I wonder why Cloudflare still recommends a value of 6 months (15552000 seconds) for Max-Age in the HSTS header, when that isn't enough to qualify for Google's preload list. They do acknowledge this problem in their docs, but (afaik) without explaining why they've stuck with 6 months as the default and recommended value.
I suspect well written docs avoid pushing HSTS and HSTS preload too hard. On first pass it sounds like a great security tool, so people rush to enable it, but then many have issues. When your HSTS preload setting gets hardcoded into a browser, you can't remove it. You've got to wait for all your users to update.
I think the Cloudflare recommendation is based on the Qualys tool, which uses six months as their recommendation. Interestingly, Twitter is using 631138519 seconds (20 years) for their setting, so they are extra confident.

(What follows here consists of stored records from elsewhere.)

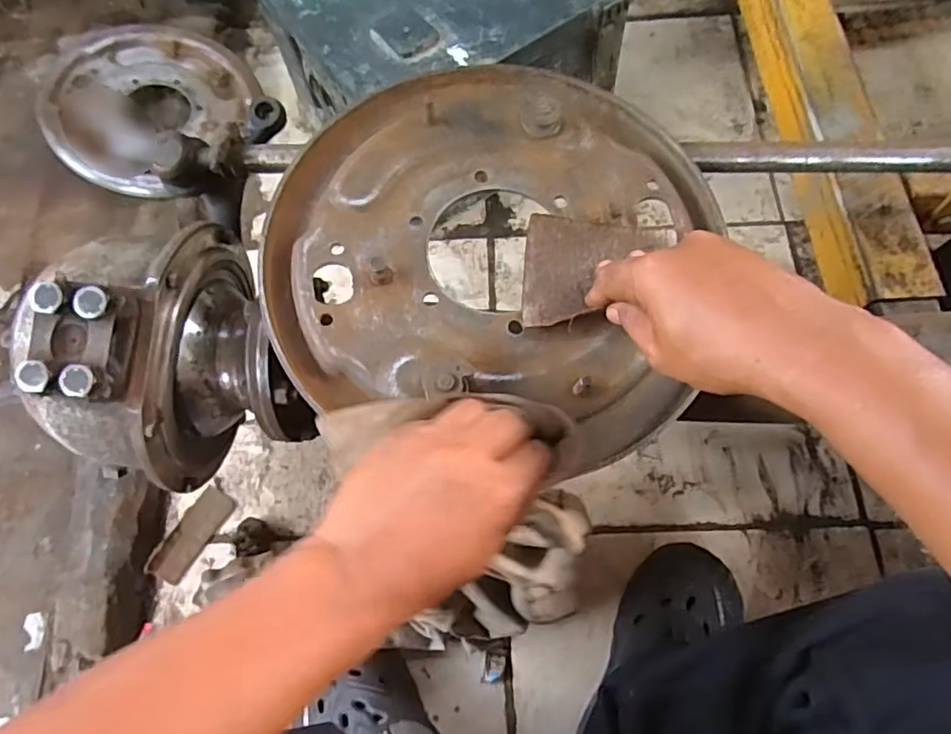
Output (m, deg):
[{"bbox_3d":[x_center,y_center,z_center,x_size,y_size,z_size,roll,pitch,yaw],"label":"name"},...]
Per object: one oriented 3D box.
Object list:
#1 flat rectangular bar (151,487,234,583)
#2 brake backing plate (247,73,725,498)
[{"bbox_3d":[-0.337,0.200,0.714,0.046,0.009,0.110,29,74,12],"label":"flat rectangular bar"},{"bbox_3d":[0.006,-0.089,0.398,0.277,0.035,0.269,-1,70,2],"label":"brake backing plate"}]

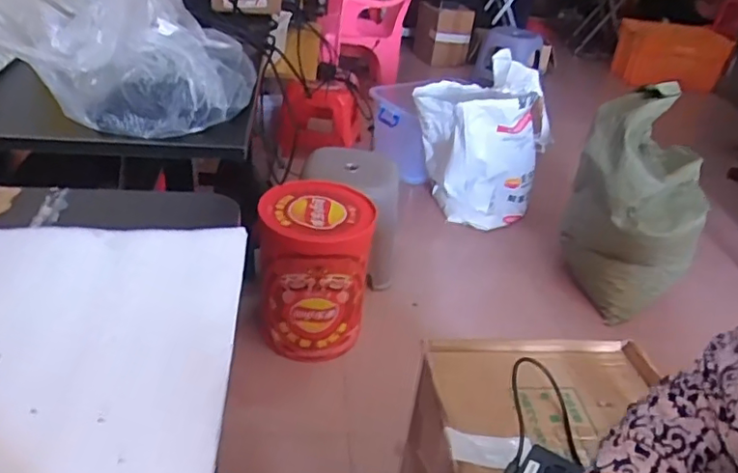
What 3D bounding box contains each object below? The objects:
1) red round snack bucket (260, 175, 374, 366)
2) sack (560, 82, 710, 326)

HSTS is a crappy hack introduced because the industry has never had a sunset plan for protocols. When you do Enterprise engineering, you are aware that nearly every single project will die, and so you start the project by planning for how you will kill it in such a way that people can migrate to a new thing as painlessly as possible. But the industry doesn't do that with protocols. So they can't ever die. Because of that, we need backwards compatibility forever and there's extremely little innovation in widely adopted solutions. So any new "fix" has to come as an optional band-aid that falls off if you look at it sideways.
HSTS is the band-aid used to continue propping up our lack of ability to kill off HTTP. Quite simply, HTTPS just doesn't work everywhere. That's why HSTS exists - because we can't just tell browsers "stop supporting unencrypted HTTP". And rather than try to find a way to kill HTTP, or change HTTPS to provide for the things HTTP does, instead we have this optional flag that tells the browser how to manage two things: 1) the site's certs, and 2) browser behavior around a subdomain.
Why do I say it's not security? Because there's plenty of ways around it. Because not all clients support it. Because a server has to explicitly enable it, and do it correctly, which this article shows isn't happening even for the biggest websites. And because if your website isn't in this special preload list, you don't get the benefits of it anyway. (Why the fuck do we have PKI based on the integrity of 350 different CAs if it's meaningless without bundling your individual domain's special configuration with the browser?)
Real security isn't something you can just turn off or avoid. It doesn't require you to submit every domain you want to be secured to a special list packaged in the browser.